Die grosse und ständige Anzahl an Berichten führt dazu, dass es immer schwieriger wird, die gewünschten Informationen zu den einzelnen Therapieverläufen zu finden. Mittels einer Art Online-Fragebogen und deren Zusammenfassung möchte ich erreichen, dass von den Betroffenen und Ratsuchenden die gewünschten Informationen noch schneller und präziser gefunden werden.

Ab heute können (und sollten) alle Mitstreiter ihre durchgeführten Therapien mittels der zur Verfügung gestellten Fragebogen selbst beurteilen.

Dabei geht es u.a. um
- Beurteilung des allgemeinen Erfolges der Therapie
- Beurteilung der Nebenwirkungen der Therapie (z.B. Harninkontinenz, Herz-/Kreislaufprobleme etc.)
- Beurteilung der Nebenwirkungen der wichtigsten Medikamenten (z.B. Hitzewallungen, Übelkeit etc.)


*Erfassen der Beurteilungen*
Die Beurteilungen kann man nach dem Einloggen unter >>Berichte erfassen >>Reiter Beurteilungen vornehmen. Dabei sind pro durchgeführte Therapie die Fragen vorgegeben und mittels einfachem Mausklick kann zu jeder Frage der Erfolg oder die Nebenwirkung in einer einfachen Skala angeklickt werden. Die Eingaben werden vom System sofort gespeichert! Falsche Eingaben kann man mit einem weiteren Mausklick im gleichen Quadrat wieder löschen.

» Aufgabenstellung:
1 > Geben Sie im Text zu den Therapiebeurteilungen den Absatz, der mit "Die Beurteilungen kann man nach dem Einloggen" beginnt, als knappe Aufzählung wieder.
2 > Tauschen Sie im Text zu den Therapiebeurteilungen im Abschnitt von "Dabei geht es" bis einschließlich "Hitzewallungen, Übelkeit etc.)" das Wort "Nebenwirkungen" gegen "Begleiterscheinungen" aus, und geben Sie den Abschnitt so wieder.

(Einträge der Sammlung)

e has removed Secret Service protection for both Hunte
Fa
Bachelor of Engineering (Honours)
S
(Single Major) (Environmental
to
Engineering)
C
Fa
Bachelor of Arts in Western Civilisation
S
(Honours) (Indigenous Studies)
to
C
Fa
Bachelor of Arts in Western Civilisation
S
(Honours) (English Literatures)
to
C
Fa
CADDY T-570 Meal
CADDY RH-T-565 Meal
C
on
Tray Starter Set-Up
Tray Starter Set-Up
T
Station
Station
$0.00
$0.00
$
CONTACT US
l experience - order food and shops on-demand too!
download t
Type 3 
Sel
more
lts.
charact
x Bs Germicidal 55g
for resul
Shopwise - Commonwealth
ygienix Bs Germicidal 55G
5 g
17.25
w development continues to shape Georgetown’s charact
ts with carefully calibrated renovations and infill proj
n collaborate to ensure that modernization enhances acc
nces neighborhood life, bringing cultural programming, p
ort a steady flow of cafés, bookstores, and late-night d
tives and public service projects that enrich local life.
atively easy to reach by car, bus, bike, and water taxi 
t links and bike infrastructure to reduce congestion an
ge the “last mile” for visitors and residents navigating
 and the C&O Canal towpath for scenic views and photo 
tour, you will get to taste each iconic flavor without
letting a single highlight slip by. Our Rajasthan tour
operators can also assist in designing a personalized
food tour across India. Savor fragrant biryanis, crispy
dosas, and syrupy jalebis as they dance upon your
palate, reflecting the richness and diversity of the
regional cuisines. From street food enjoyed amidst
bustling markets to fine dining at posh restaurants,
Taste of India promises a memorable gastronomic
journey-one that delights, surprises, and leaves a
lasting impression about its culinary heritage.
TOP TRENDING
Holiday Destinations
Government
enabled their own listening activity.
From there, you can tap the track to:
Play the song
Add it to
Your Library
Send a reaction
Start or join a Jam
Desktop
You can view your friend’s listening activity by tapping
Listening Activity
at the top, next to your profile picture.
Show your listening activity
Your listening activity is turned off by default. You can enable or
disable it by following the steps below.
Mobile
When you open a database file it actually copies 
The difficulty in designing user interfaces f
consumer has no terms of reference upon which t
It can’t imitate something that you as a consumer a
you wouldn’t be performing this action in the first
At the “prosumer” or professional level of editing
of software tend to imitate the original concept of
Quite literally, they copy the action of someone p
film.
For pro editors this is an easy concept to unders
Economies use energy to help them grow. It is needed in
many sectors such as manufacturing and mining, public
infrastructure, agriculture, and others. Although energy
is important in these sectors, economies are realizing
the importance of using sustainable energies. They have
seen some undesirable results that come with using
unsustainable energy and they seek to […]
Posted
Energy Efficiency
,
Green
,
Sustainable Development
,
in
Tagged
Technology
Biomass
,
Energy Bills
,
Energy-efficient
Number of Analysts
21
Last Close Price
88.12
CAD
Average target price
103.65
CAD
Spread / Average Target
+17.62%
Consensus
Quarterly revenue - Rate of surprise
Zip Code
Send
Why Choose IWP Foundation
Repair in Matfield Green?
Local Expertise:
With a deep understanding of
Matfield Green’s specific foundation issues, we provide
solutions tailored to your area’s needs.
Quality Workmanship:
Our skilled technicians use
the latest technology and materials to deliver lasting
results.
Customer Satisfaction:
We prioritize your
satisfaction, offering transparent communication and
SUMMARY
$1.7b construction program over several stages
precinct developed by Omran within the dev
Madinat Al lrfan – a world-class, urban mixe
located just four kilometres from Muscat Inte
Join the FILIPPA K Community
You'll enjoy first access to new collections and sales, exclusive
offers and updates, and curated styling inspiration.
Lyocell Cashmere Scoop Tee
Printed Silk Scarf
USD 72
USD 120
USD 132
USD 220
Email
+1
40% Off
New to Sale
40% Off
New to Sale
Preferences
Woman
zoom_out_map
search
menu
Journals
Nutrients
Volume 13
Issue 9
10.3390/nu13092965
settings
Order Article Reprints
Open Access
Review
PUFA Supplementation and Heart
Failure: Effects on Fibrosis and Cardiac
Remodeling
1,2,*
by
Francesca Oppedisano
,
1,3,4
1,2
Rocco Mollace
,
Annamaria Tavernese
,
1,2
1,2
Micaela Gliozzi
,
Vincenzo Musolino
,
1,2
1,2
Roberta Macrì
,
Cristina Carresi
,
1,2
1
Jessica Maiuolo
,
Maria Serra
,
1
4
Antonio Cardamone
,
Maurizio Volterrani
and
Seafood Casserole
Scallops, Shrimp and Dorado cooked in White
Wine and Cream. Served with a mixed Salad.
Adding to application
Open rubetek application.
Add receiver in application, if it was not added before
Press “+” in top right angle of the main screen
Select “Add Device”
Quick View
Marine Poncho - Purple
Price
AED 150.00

» Geordnete Ergebnisse:
1 >
- Die Beurteilungen werden nach dem Einloggen unter "Berichte erfassen", Reiter "Beurteilungen", vorgenommen.
- Pro durchgeführter Therapie sind die Fragen vorgegeben.
- Zu jeder Frage wird der Erfolg oder die Nebenwirkung per Mausklick auf einer einfachen Skala angeklickt.
- Das System speichert die Eingaben sofort.
- Falsche Eingaben lassen sich mit einem weiteren Mausklick im gleichen Quadrat wieder löschen.

2 >
Dabei geht es u.a. um
- Beurteilung des allgemeinen Erfolges der Therapie
- Beurteilung der Begleiterscheinungen der Therapie (z.B. Harninkontinenz, Herz-/Kreislaufprobleme etc.)
- Beurteilung der Begleiterscheinungen der wichtigsten Medikamenten (z.B. Hitzewallungen, Übelkeit etc.)